All our modes of caring require knowing and caring and an understanding of the dynamics between them. And most important, knowing requires more than asserting a belief. “When we do not know something we care about, we are free to imagine that it is whatever we wish it were or need it to be” (Levine, p. 109). Without a critical social science to generate knowledge, we are left only with social work beliefs; and these are generally energized by emotional investment! (see William Davies lecture and book Nervous States and our post on Anti-Government).

Take yet another example from our current moment. If we don’t know what the coronavirus is, then it can be whatever we wish it to be. Science, then, is essential to a caring practice. And when we value an object like social justice, then we need to know what social justice is; otherwise, our caring about oppression will not result in emancipation (read Levine’s review of the Gillo Pontecorvo’s film, Burn!, starring Marlon Brando, for illustration of separating knowing from caring: pages, 103-113).

We value what we care about (see below a webinar with Andrew Sayer’s on his very important book, Why Things Matter to People: Social Science, Values and Ethical Life and his many essays on this subject). In a future post we’ll be looking at how Sayer conceptualizes the relationship between care and concern.

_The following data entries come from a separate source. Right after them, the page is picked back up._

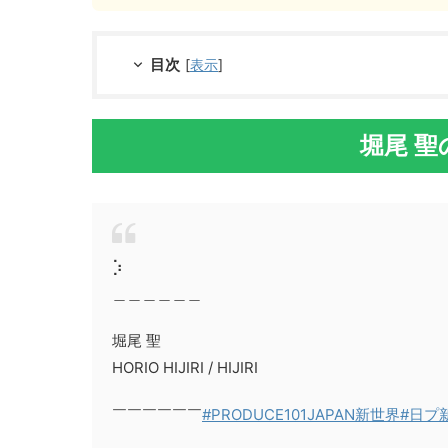
目次
[
表示
]
堀尾 聖
⡱
＿＿＿＿＿＿
堀尾 聖
HORIO HIJIRI / HIJIRI
￣￣￣￣￣￣
#PRODUCE101JAPAN新世界
#日プ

We have emotional investments in what we value. Yet where do our values come from? Or, what should we care about? The answers to these questions must come from knowing, not just belief or assertion: “…belief is not a form of knowing but a way to avoid knowing” (Levine: 112). Caring and knowing must go together. To do otherwise leads to burning: We will burn what we don’t care about. And what we don’t know doesn’t exist, so in other words, it too is destroyed. Choosing to not know is a form of destruction. Knowing our values and what we care about is essential to any project on caring.

Postscript

It is important to be aware of the important thinking in anthropology and sociology on cooperation. For example, the biological anthropologist, Tomasello (2009), writes about the origins of and biological imperative for human cooperation. We believe it is important to link caring and concern to this deeper biological imperative. Here’s the question: how do we do that without risking fatal forms of reductionism? We can begin to imagine that caring and concern are rooted in but not reducible to the biological imperative for cooperation; otherwise, we’d see common and predictable expressions of caring and concern among and between people and cultures. Also important to these considerations is the work of Richard Sennett, a sociologist whose written a very important and interesting book,  Together: The rituals, Pleasures and Politics of Cooperation. Take the time to listen to this short interview:

References

Gray, M., Dean, M., Agllias, K., Howard, A., & Schubert, L. (2015). Perspectives on neoliberalism for human service professionals. Social Service Review89(2), 368-392.

Tomasello, M. (2009). Why we cooperate. Boston: MIT press.

Sayer, A. (2011). Why things matter to people: Social science, values and ethical life. Cambridge University Press.

Sennett, R. (2012). Together: The rituals, pleasures and politics of cooperation. New Haven: Yale University Press.